[The problem]
Your task is to transcribe the data exactly while omitting each picture.

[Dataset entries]

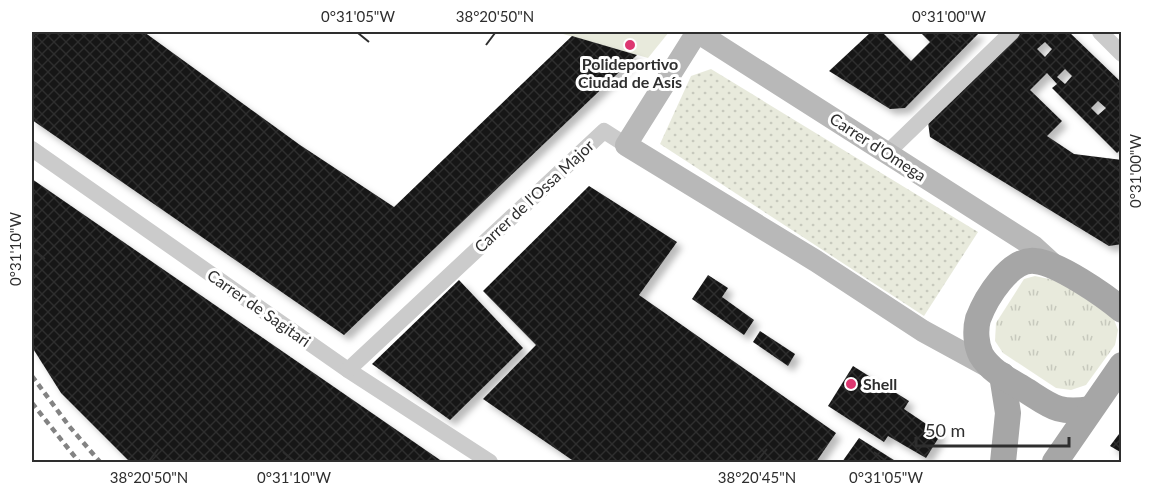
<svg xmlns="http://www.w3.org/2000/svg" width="1153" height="494" viewBox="0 0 1153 494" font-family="Lato,sans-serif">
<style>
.grass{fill:url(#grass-tufts)}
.park{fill:url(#park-dots)}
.pitch{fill:#e8eadc}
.building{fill:url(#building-cross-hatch);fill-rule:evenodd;filter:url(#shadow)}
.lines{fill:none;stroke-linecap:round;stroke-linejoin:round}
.street{stroke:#cbcbcb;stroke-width:16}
.secondary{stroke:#b8b8b8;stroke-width:22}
.primary{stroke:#a6a6a6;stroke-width:26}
.rail{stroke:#838383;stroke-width:4.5;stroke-dasharray:6 4.5;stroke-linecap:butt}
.ticks{fill:none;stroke:#2e2e2e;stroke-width:2}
.poi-dot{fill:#dd3770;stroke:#fff;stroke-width:2}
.labels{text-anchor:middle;stroke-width:6;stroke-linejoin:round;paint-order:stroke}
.poi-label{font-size:16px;font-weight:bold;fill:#2e2e2e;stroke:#fff}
.street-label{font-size:16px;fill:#2e2e2e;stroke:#fff}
.neatline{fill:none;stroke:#2e2e2e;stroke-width:2}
.ticks-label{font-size:15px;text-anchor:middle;fill:#2e2e2e}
</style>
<defs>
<pattern id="grass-tufts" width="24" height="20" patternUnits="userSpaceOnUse" patternTransform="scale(1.5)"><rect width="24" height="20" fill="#e8eadc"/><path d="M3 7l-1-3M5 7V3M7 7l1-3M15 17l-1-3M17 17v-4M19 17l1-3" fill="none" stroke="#c7c9bd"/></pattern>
<pattern id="park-dots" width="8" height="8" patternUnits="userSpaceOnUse" patternTransform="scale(1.5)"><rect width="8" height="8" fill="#e8eadc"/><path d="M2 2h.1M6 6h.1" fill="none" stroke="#c7c9bd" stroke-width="1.8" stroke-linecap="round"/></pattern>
<pattern id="building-cross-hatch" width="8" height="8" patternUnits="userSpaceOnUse" patternTransform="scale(1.5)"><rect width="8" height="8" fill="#151515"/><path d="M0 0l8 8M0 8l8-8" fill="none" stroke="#2f2f2f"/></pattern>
<filter id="shadow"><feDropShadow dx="5.5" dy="5.5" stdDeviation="3" flood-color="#0004"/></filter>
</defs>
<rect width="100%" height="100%" fill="#fff"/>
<polygon class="grass" points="1035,276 1059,281 1113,317 1118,330 1115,345 1086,385 1071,390 1056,388 1003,353 995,341 996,323 1024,279"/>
<polygon class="park" points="711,69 978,232 924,316 660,144 691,76"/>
<polygon class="pitch" points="556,32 669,32 648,58"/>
<g class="building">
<polygon points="32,32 144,32 300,145 394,207 572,36 637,55 344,335 32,120"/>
<polygon points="871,32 882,32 911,61 930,42 920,32 980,32 905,108 890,109 829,71"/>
<path d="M1020,32H1069L1122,83V148L1117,153L1052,88L1057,84L1047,73L1030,90L1062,121L1047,136L1074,154L1122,160V244L1109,246L930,137L928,122ZM1045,42L1052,49L1045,57L1037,49ZM1065,69L1072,76L1065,84L1057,77ZM1098,101L1106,108L1098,115L1091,108Z"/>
<polygon points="32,179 443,462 130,462 61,393 32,347"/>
<polygon points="589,186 677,242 639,295 836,433 816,462 575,462 483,399 536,345 483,291"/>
<polygon points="708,275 728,288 722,297 754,320 744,335 692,299"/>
<polygon points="459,280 523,348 450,420 372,364"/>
<polygon points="760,331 795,354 788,366 753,342"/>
<polygon points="853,366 909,401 904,409 941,434 926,458 888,436 884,442 828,406"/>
<polygon points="1122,430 1122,453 1110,446"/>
<polygon points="859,438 897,462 842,462"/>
</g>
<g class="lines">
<g class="street">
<polyline points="1100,32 1122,54"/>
<polyline points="32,149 348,370 490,462"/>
<polyline points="887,153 1012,32"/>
<polyline points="348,370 604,131 626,145"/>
</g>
<g class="secondary">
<polyline points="697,32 626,145 816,261 923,331 989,367"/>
<polyline points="697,32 1033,246 1055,266"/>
</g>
<g class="primary">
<polyline points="1002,375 1008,413 1003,462"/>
<path d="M1090,409C1059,414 1052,407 1027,391C1011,381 991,372 981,355C976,345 975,330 978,319C986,298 1010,258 1035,261C1058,263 1104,295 1122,310"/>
<polyline points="1055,462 1122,365"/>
</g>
<g class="rail">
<polyline points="32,376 69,426 100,462"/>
<polyline points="32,403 79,462"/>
</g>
</g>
<path class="ticks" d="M358,33L369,42M949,33L961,42M486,45L495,33M1108,162L1120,171M33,249L45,259M283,452L294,461M874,452L886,461M149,461L158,449M757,461L767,449"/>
<g class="poi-dot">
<circle cx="630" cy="45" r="6"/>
<circle cx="851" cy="384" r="6"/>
</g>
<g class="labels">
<g class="poi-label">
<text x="630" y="70">Polideportivo<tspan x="630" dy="18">Ciudad de Asís</tspan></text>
<text x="863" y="390" text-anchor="start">Shell</text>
</g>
<g class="street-label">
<text transform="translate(878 147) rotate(33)" y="6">Carrer d'Omega</text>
<text transform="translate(534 196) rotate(-43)" y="6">Carrer de l'Ossa Major</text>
<text transform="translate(259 308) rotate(35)" y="6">Carrer de Sagitari</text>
</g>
</g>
<rect width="1153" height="494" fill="none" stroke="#ffffff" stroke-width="66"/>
<path d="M916 437v9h153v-9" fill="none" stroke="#2e2e2e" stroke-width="3"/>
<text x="925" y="437" font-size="18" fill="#2e2e2e" stroke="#ffffff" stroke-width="4.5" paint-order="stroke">50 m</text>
<rect x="33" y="33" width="1087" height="428" class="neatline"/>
<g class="ticks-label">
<text x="358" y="22">0°31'05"W</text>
<text x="495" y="22">38°20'50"N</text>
<text x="949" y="22">0°31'00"W</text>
<text transform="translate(1136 171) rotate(-90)" y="5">0°31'00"W</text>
<text transform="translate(16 249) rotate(-90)" y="5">0°31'10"W</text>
<text x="149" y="483">38°20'50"N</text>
<text x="294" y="483">0°31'10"W</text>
<text x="757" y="483">38°20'45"N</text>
<text x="886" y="483">0°31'05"W</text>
</g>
</svg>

[Output below]
<svg xmlns="http://www.w3.org/2000/svg" width="1153" height="494" viewBox="0 0 1153 494" font-family="Lato,sans-serif">
<style>
.grass{fill:url(#grass-tufts)}
.park{fill:url(#park-dots)}
.pitch{fill:#e8eadc}
.building{fill:url(#building-cross-hatch);fill-rule:evenodd;filter:url(#shadow)}
.lines{fill:none;stroke-linecap:round;stroke-linejoin:round}
.street{stroke:#cbcbcb;stroke-width:16}
.secondary{stroke:#b8b8b8;stroke-width:22}
.primary{stroke:#a6a6a6;stroke-width:26}
.rail{stroke:#838383;stroke-width:4.5;stroke-dasharray:6 4.5;stroke-linecap:butt}
.ticks{fill:none;stroke:#2e2e2e;stroke-width:2}
.poi-dot{fill:#dd3770;stroke:#fff;stroke-width:2}
.labels{text-anchor:middle;stroke-width:6;stroke-linejoin:round;paint-order:stroke}
.poi-label{font-size:16px;font-weight:bold;fill:#2e2e2e;stroke:#fff}
.street-label{font-size:16px;fill:#2e2e2e;stroke:#fff}
.neatline{fill:none;stroke:#2e2e2e;stroke-width:2}
.ticks-label{font-size:15px;text-anchor:middle;fill:#2e2e2e}
</style>
<defs>
<pattern id="grass-tufts" width="24" height="20" patternUnits="userSpaceOnUse" patternTransform="scale(1.5)"><rect width="24" height="20" fill="#e8eadc"/><path d="M3 7l-1-3M5 7V3M7 7l1-3M15 17l-1-3M17 17v-4M19 17l1-3" fill="none" stroke="#c7c9bd"/></pattern>
<pattern id="park-dots" width="8" height="8" patternUnits="userSpaceOnUse" patternTransform="scale(1.5)"><rect width="8" height="8" fill="#e8eadc"/><path d="M2 2h.1M6 6h.1" fill="none" stroke="#c7c9bd" stroke-width="1.8" stroke-linecap="round"/></pattern>
<pattern id="building-cross-hatch" width="8" height="8" patternUnits="userSpaceOnUse" patternTransform="scale(1.5)"><rect width="8" height="8" fill="#151515"/><path d="M0 0l8 8M0 8l8-8" fill="none" stroke="#2f2f2f"/></pattern>
<filter id="shadow"><feDropShadow dx="5.5" dy="5.5" stdDeviation="3" flood-color="#0004"/></filter>
</defs>
<rect width="100%" height="100%" fill="#fff"/>
<polygon class="grass" points="1035,276 1059,281 1113,317 1118,330 1115,345 1086,385 1071,390 1056,388 1003,353 995,341 996,323 1024,279"/>
<polygon class="park" points="711,69 978,232 924,316 660,144 691,76"/>
<polygon class="pitch" points="556,32 669,32 648,58"/>
<g class="building">
<polygon points="32,32 144,32 300,145 394,207 572,36 637,55 344,335 32,120"/>
<polygon points="871,32 882,32 911,61 930,42 920,32 980,32 905,108 890,109 829,71"/>
<path d="M1020,32H1069L1122,83V148L1117,153L1052,88L1057,84L1047,73L1030,90L1062,121L1047,136L1074,154L1122,160V244L1109,246L930,137L928,122ZM1045,42L1052,49L1045,57L1037,49ZM1065,69L1072,76L1065,84L1057,77ZM1098,101L1106,108L1098,115L1091,108Z"/>
<polygon points="32,179 443,462 130,462 61,393 32,347"/>
<polygon points="589,186 677,242 639,295 836,433 816,462 575,462 483,399 536,345 483,291"/>
<polygon points="708,275 728,288 722,297 754,320 744,335 692,299"/>
<polygon points="459,280 523,348 450,420 372,364"/>
<polygon points="760,331 795,354 788,366 753,342"/>
<polygon points="853,366 909,401 904,409 941,434 926,458 888,436 884,442 828,406"/>
<polygon points="1122,430 1122,453 1110,446"/>
<polygon points="859,438 897,462 842,462"/>
</g>
<g class="lines">
<g class="street">
<polyline points="1100,32 1122,54"/>
<polyline points="32,149 348,370 490,462"/>
<polyline points="887,153 1012,32"/>
<polyline points="348,370 604,131 626,145"/>
</g>
<g class="secondary">
<polyline points="697,32 626,145 816,261 923,331 989,367"/>
<polyline points="697,32 1033,246 1055,266"/>
</g>
<g class="primary">
<polyline points="1002,375 1008,413 1003,462"/>
<path d="M1090,409C1059,414 1052,407 1027,391C1011,381 991,372 981,355C976,345 975,330 978,319C986,298 1010,258 1035,261C1058,263 1104,295 1122,310"/>
<polyline points="1055,462 1122,365"/>
</g>
<g class="rail">
<polyline points="32,376 69,426 100,462"/>
<polyline points="32,403 79,462"/>
</g>
</g>
<path class="ticks" d="M358,33L369,42M949,33L961,42M486,45L495,33M1108,162L1120,171M33,249L45,259M283,452L294,461M874,452L886,461M149,461L158,449M757,461L767,449"/>
<g class="poi-dot">
<circle cx="630" cy="45" r="6"/>
<circle cx="851" cy="384" r="6"/>
</g>
<g class="labels">
<g class="poi-label">
<text x="630" y="70">Polideportivo<tspan x="630" dy="18">Ciudad de Asís</tspan></text>
<text x="863" y="390" text-anchor="start">Shell</text>
</g>
<g class="street-label">
<text transform="translate(878 147) rotate(33)" y="6">Carrer d'Omega</text>
<text transform="translate(534 196) rotate(-43)" y="6">Carrer de l'Ossa Major</text>
<text transform="translate(259 308) rotate(35)" y="6">Carrer de Sagitari</text>
</g>
</g>
<rect width="1153" height="494" fill="none" stroke="#ffffff" stroke-width="66"/>
<path d="M916 437v9h153v-9" fill="none" stroke="#2e2e2e" stroke-width="3"/>
<text x="925" y="437" font-size="18" fill="#2e2e2e" stroke="#ffffff" stroke-width="4.5" paint-order="stroke">50 m</text>
<rect x="33" y="33" width="1087" height="428" class="neatline"/>
<g class="ticks-label">
<text x="358" y="22">0°31'05"W</text>
<text x="495" y="22">38°20'50"N</text>
<text x="949" y="22">0°31'00"W</text>
<text transform="translate(1136 171) rotate(-90)" y="5">0°31'00"W</text>
<text transform="translate(16 249) rotate(-90)" y="5">0°31'10"W</text>
<text x="149" y="483">38°20'50"N</text>
<text x="294" y="483">0°31'10"W</text>
<text x="757" y="483">38°20'45"N</text>
<text x="886" y="483">0°31'05"W</text>
</g>
</svg>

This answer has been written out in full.